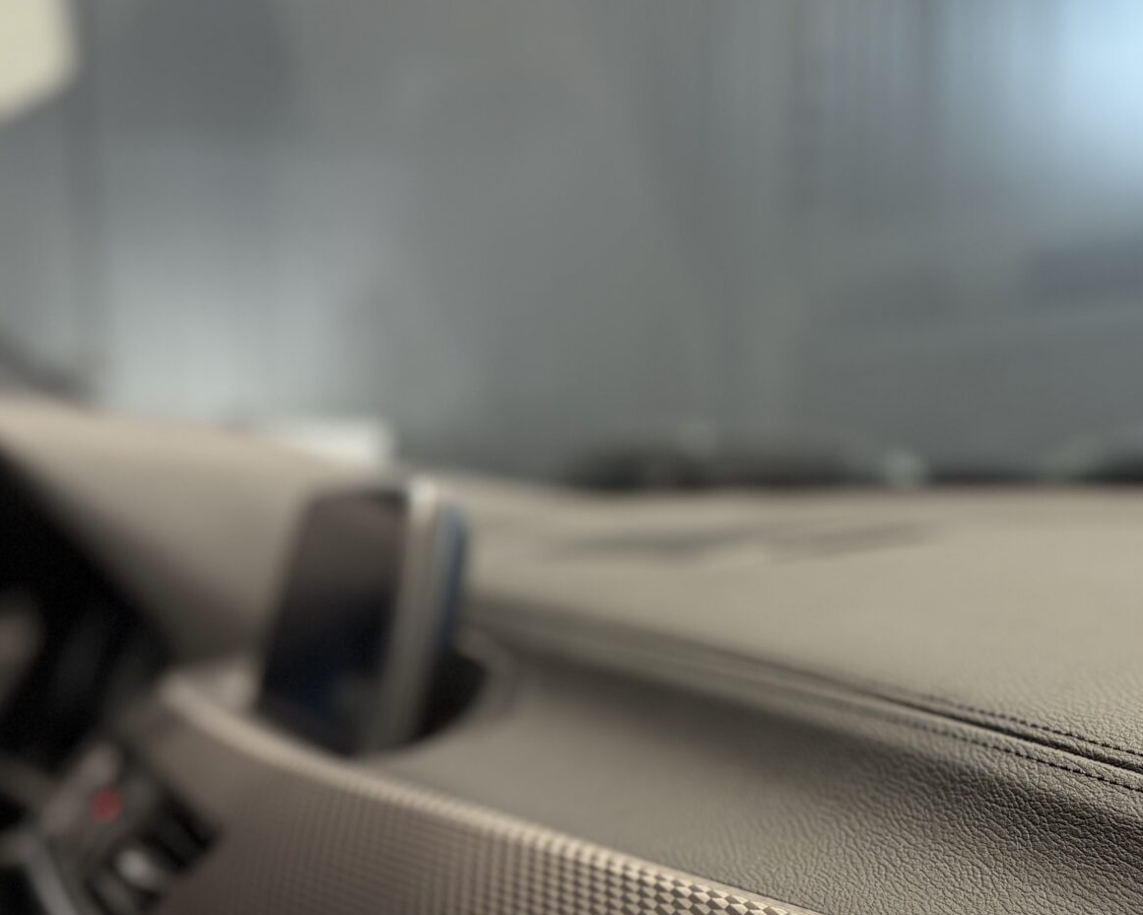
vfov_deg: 26.0
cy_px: 881
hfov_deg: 32.7
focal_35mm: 56
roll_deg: -0.8
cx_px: 898
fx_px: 1894
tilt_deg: -10.0
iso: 125
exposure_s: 1/50
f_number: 1.6
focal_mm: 5.96
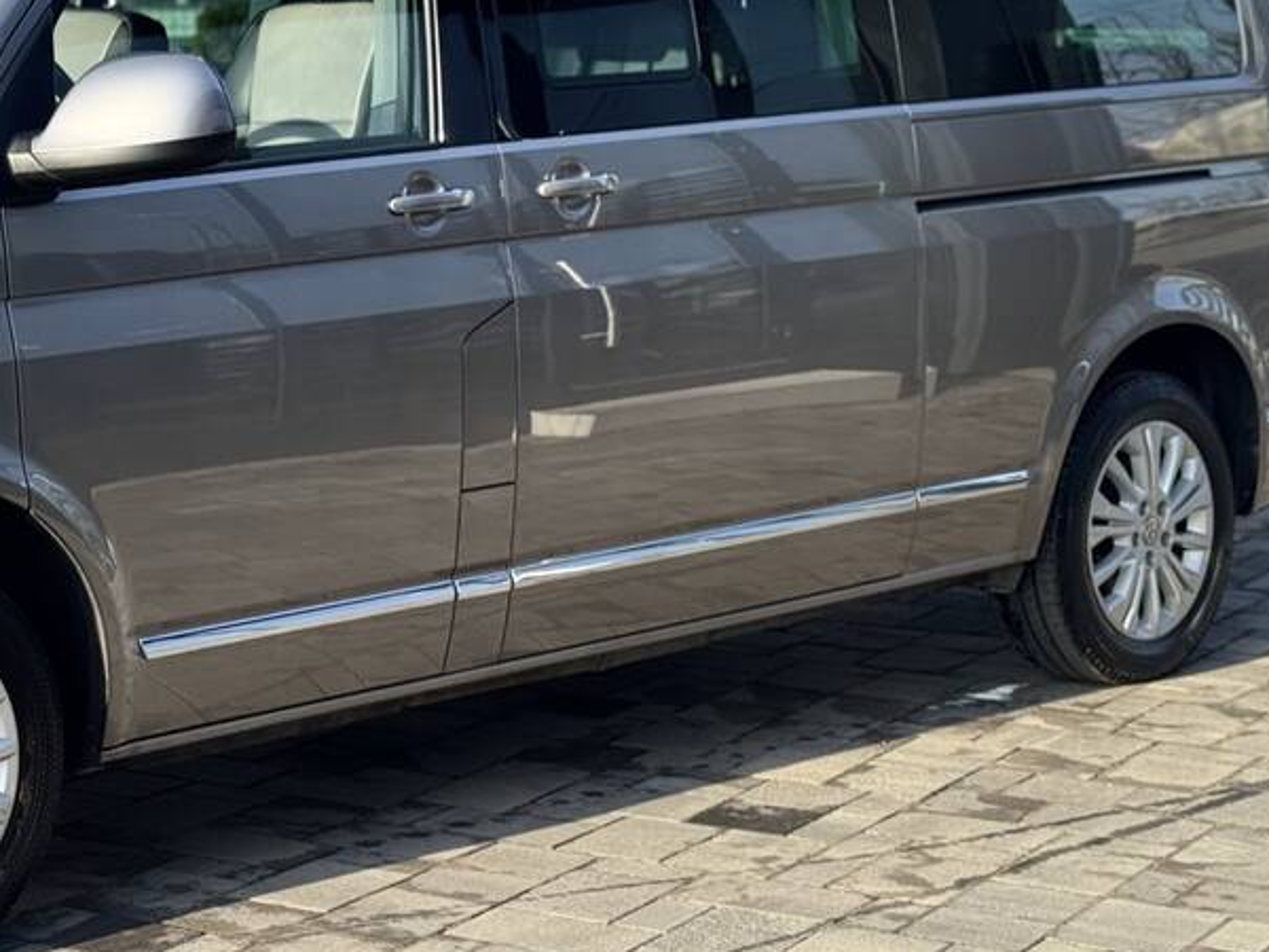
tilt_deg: -6.4
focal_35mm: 96
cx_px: 150
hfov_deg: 20.1
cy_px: 303
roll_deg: +1.3
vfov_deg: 15.4
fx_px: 3519
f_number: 1.78
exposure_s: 1/1770
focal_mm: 6.76
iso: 64
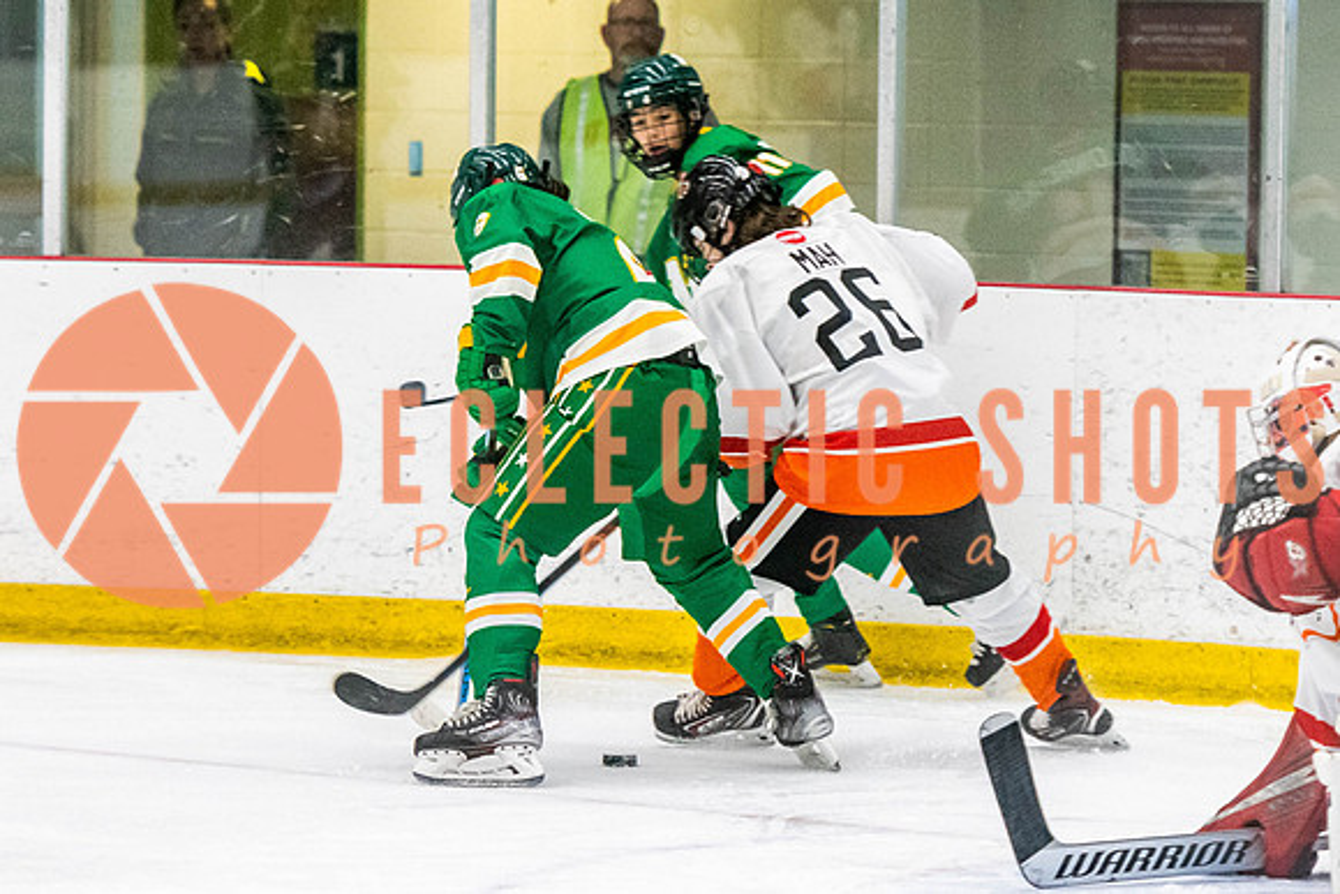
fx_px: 10293
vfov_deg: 5.0
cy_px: 476
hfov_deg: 7.4
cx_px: 624
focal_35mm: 276
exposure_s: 1/640
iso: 1800
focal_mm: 120
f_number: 2.8
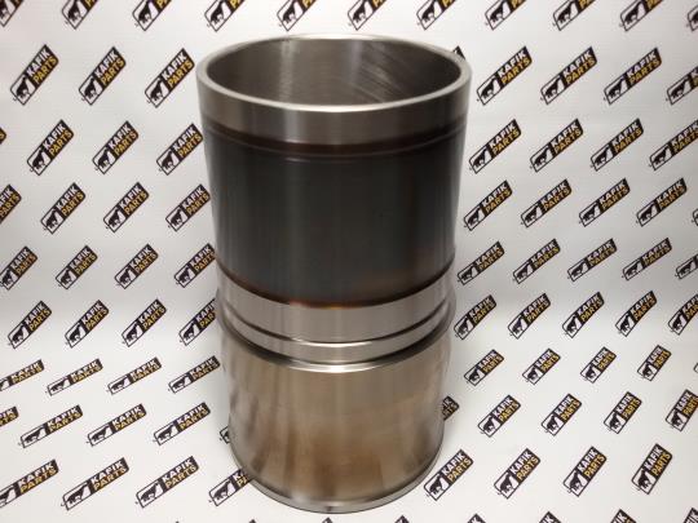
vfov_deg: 45.4
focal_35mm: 31
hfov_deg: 58.4
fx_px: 625
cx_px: 349
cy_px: 262
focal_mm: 2.93
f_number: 2.4
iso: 100
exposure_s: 1/33
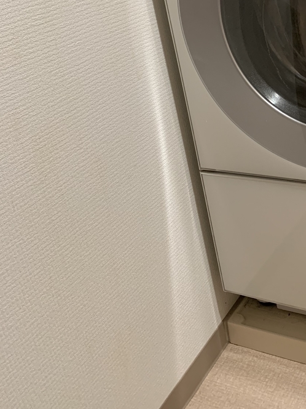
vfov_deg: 38.6
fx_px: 554
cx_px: 276
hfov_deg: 29.6
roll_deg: +8.4
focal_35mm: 47
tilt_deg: -16.2
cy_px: 71
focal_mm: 4.25
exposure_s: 1/50
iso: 250
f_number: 1.8
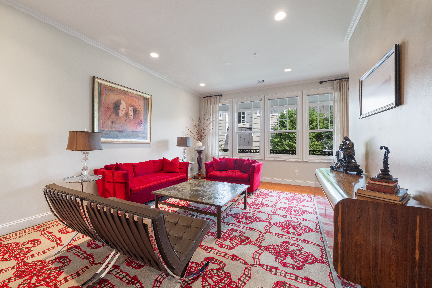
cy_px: 144
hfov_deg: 104.3
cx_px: 216
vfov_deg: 81.2
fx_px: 168
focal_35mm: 14
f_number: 10
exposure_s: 2
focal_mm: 14
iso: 320
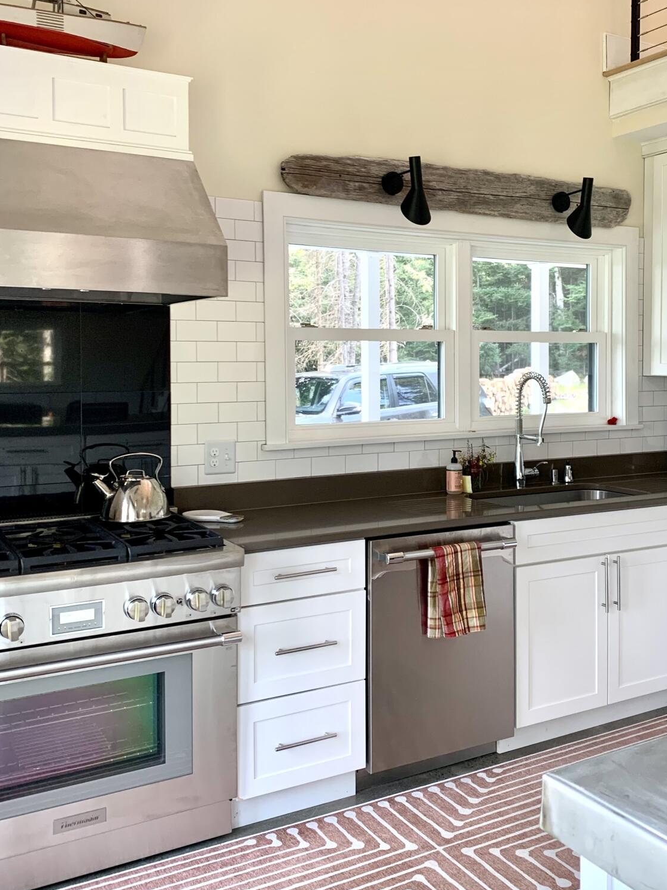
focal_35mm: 35
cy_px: 382
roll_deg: -0.3
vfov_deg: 52.5
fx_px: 899
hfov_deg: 40.4
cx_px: 419
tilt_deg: +0.3
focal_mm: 4.25
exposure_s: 1/109
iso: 100
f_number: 1.8
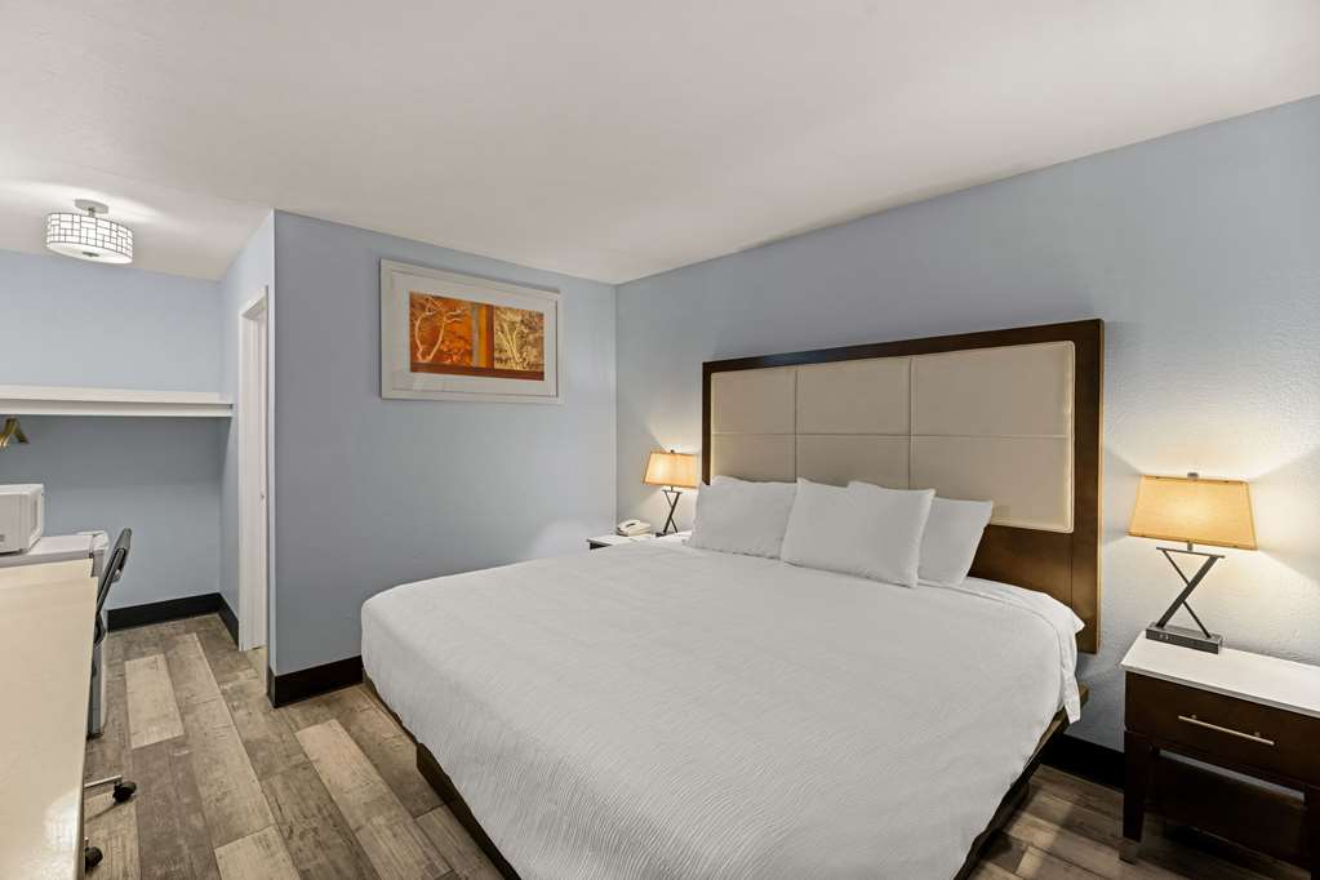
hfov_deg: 104.3
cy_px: 440
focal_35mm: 14
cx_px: 660
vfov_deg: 81.2
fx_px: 513
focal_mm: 14
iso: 400
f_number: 5.6
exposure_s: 1/3
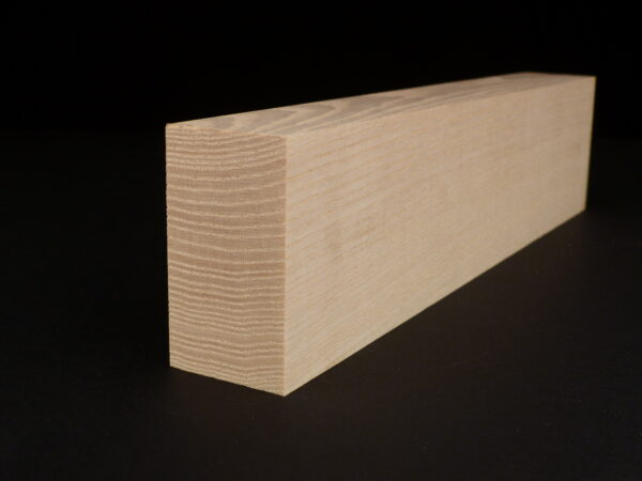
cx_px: 321
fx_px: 927
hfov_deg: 38.2
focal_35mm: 50
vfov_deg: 29.1
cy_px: 240
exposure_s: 1/40
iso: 200
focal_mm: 9.1
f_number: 3.5
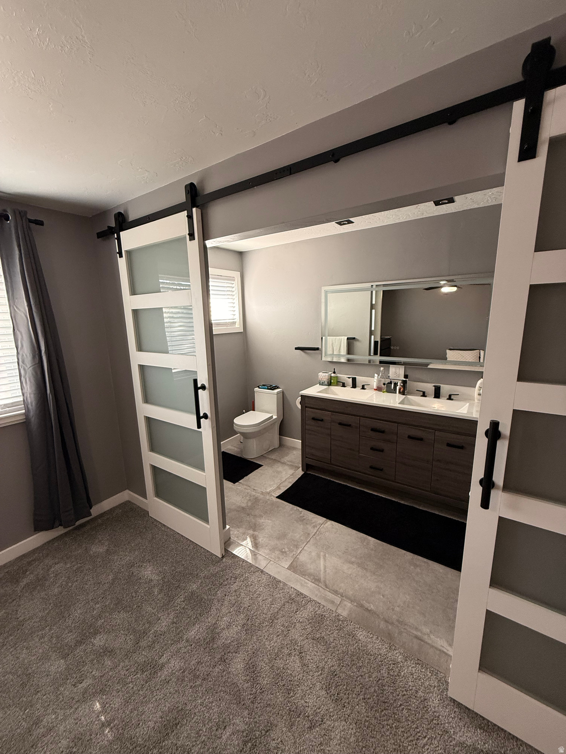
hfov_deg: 85.7
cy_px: 377
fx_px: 305
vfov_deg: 102.1
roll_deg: +2.0
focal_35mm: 14
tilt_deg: -10.1
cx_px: 283
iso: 200
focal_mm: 2.22
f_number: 2.2
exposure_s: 1/99
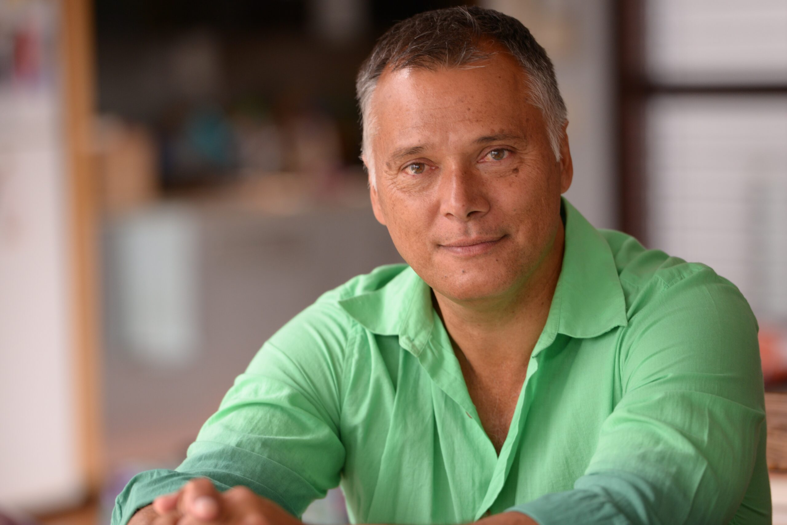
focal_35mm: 185
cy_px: 262
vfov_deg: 7.4
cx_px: 394
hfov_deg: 11.1
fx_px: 4045
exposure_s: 1/200
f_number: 3.2
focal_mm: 185
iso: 500
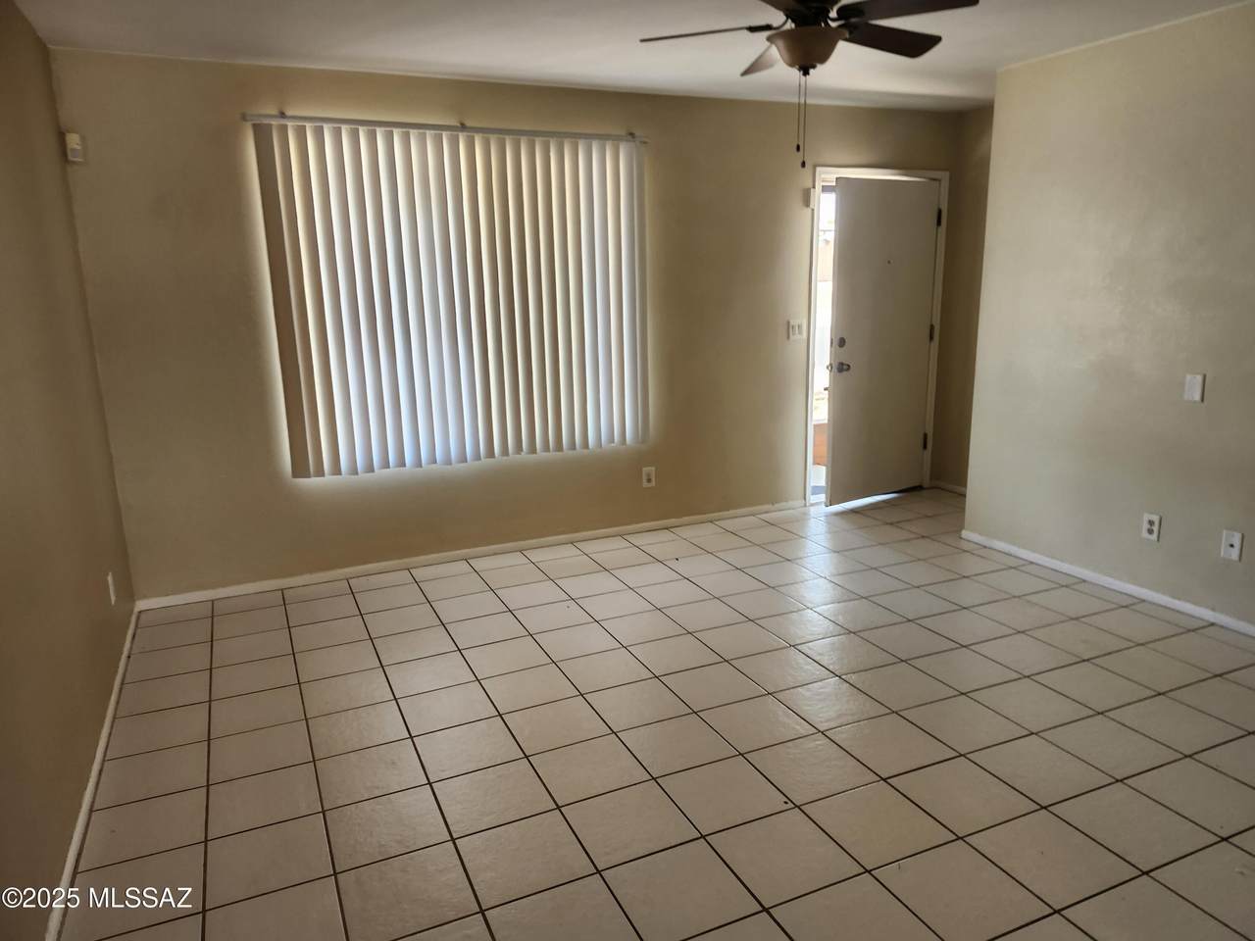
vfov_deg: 58.9
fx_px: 834
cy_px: 470
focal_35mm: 23
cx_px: 628
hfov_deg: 73.9
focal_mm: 5.54
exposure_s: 1/180
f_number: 1.8
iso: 125
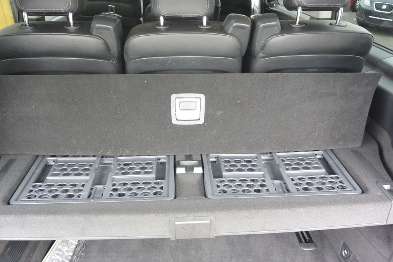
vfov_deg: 45.0
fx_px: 317
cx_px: 196
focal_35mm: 29
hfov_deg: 63.7
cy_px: 131
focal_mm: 11
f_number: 3.5
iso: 800
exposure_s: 1/50
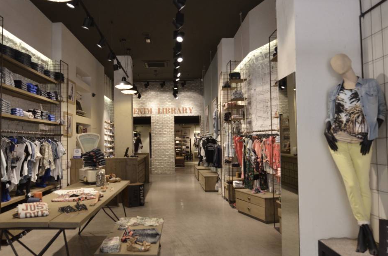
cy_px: 129
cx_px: 161
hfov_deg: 67.0
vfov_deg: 47.7
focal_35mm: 27
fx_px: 290
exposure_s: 1/400
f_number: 2.8
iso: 1600
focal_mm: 14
◇ ◇ ◇ ◇ ◇ ◇ ◇
What you will do:
Would you write out all of the records exactly, omitting the pictures?

Task response:
vfov_deg: 26.0
cy_px: 881
hfov_deg: 32.7
focal_35mm: 56
roll_deg: -0.8
cx_px: 898
fx_px: 1894
tilt_deg: -10.0
iso: 125
exposure_s: 1/50
f_number: 1.6
focal_mm: 5.96
tilt_deg: -6.4
focal_35mm: 96
cx_px: 150
hfov_deg: 20.1
cy_px: 303
roll_deg: +1.3
vfov_deg: 15.4
fx_px: 3519
f_number: 1.78
exposure_s: 1/1770
focal_mm: 6.76
iso: 64
fx_px: 10293
vfov_deg: 5.0
cy_px: 476
hfov_deg: 7.4
cx_px: 624
focal_35mm: 276
exposure_s: 1/640
iso: 1800
focal_mm: 120
f_number: 2.8
vfov_deg: 45.4
focal_35mm: 31
hfov_deg: 58.4
fx_px: 625
cx_px: 349
cy_px: 262
focal_mm: 2.93
f_number: 2.4
iso: 100
exposure_s: 1/33
vfov_deg: 38.6
fx_px: 554
cx_px: 276
hfov_deg: 29.6
roll_deg: +8.4
focal_35mm: 47
tilt_deg: -16.2
cy_px: 71
focal_mm: 4.25
exposure_s: 1/50
iso: 250
f_number: 1.8
cy_px: 144
hfov_deg: 104.3
cx_px: 216
vfov_deg: 81.2
fx_px: 168
focal_35mm: 14
f_number: 10
exposure_s: 2
focal_mm: 14
iso: 320
focal_35mm: 35
cy_px: 382
roll_deg: -0.3
vfov_deg: 52.5
fx_px: 899
hfov_deg: 40.4
cx_px: 419
tilt_deg: +0.3
focal_mm: 4.25
exposure_s: 1/109
iso: 100
f_number: 1.8
hfov_deg: 104.3
cy_px: 440
focal_35mm: 14
cx_px: 660
vfov_deg: 81.2
fx_px: 513
focal_mm: 14
iso: 400
f_number: 5.6
exposure_s: 1/3
cx_px: 321
fx_px: 927
hfov_deg: 38.2
focal_35mm: 50
vfov_deg: 29.1
cy_px: 240
exposure_s: 1/40
iso: 200
focal_mm: 9.1
f_number: 3.5
hfov_deg: 85.7
cy_px: 377
fx_px: 305
vfov_deg: 102.1
roll_deg: +2.0
focal_35mm: 14
tilt_deg: -10.1
cx_px: 283
iso: 200
focal_mm: 2.22
f_number: 2.2
exposure_s: 1/99
focal_35mm: 185
cy_px: 262
vfov_deg: 7.4
cx_px: 394
hfov_deg: 11.1
fx_px: 4045
exposure_s: 1/200
f_number: 3.2
focal_mm: 185
iso: 500
vfov_deg: 58.9
fx_px: 834
cy_px: 470
focal_35mm: 23
cx_px: 628
hfov_deg: 73.9
focal_mm: 5.54
exposure_s: 1/180
f_number: 1.8
iso: 125
vfov_deg: 45.0
fx_px: 317
cx_px: 196
focal_35mm: 29
hfov_deg: 63.7
cy_px: 131
focal_mm: 11
f_number: 3.5
iso: 800
exposure_s: 1/50
cy_px: 129
cx_px: 161
hfov_deg: 67.0
vfov_deg: 47.7
focal_35mm: 27
fx_px: 290
exposure_s: 1/400
f_number: 2.8
iso: 1600
focal_mm: 14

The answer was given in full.